Jon Favreau's directing was a huge part of what made Elf great, but he has also turned down the idea of a direct sequel. He did, however, offer some hope to Elf fans who wanted to see more of the film's world.

"In the beginning there was talk of sequel, and it never came to be, probably for the best as now it exists as its own thing," he told Yahoo! Movies. "But it comes up. I hear from the studio who pitch me different takes on it. There is part of me that wonders if there's anything to be done to follow-up Elf, but I think a straight sequel is probably not the right move."

Could this mean we eventually see an Elf spin-off, maybe following Buddy and Jovie's daughter? There's got to be some interesting stories about Susie growing up in between the two worlds, and that could solve a lot of the problems that Ferrell has brought up for a sequel. There could also be a spin-off around an entirely different character from the film, or just another story based in the Elf world. An Elf spin-off, while not Elf 2, could definitely be a welcome addition to some future Christmas movie season.

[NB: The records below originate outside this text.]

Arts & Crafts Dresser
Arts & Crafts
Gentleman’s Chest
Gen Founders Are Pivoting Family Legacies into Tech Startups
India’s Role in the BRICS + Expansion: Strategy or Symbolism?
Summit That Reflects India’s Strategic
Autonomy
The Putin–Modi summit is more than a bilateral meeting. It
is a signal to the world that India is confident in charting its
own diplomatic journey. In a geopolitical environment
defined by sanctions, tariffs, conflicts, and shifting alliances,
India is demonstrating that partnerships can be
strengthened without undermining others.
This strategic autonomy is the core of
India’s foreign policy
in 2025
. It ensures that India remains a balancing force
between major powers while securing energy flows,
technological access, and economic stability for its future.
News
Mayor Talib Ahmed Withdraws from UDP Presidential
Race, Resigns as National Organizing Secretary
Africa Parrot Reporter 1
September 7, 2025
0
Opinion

The Christmas movie market is oversaturated now

Elf hit theaters at the same time as Love Actually, making 2003 basically the best single year for Christmas movies ever. While both films have since made it into the Christmas classics canon, not many other films since have been able to make the cut. Each year, it seems like there are more and more movies coming out around the holiday, and, with other big budget, non-holiday films also being released around the Christmas season, many Christmas films either flop or go unremembered after the season ends. If Elf 2 were to be released in today's ever-increasing swarm of holiday films, would it be able to make a dent? This could easily be a worry preventing the studio from looking into a sequel.

And so is the sequel market

It's not just the Christmas movie market that's oversaturated: it's also the sequel (and reboot) market. It seems like everything nowadays is either a reboot or a sequel, and, while the films often do well, it's going to become increasingly harder as the years go on to keep up the hype around adding to already-existing properties. While sequels are easier to market, audiences are already beginning to tire of them, with no end in sight to studios looking to make a quick buck off already beloved films. If Elf 2 were to hit at a down point for sequels, it could easily fail.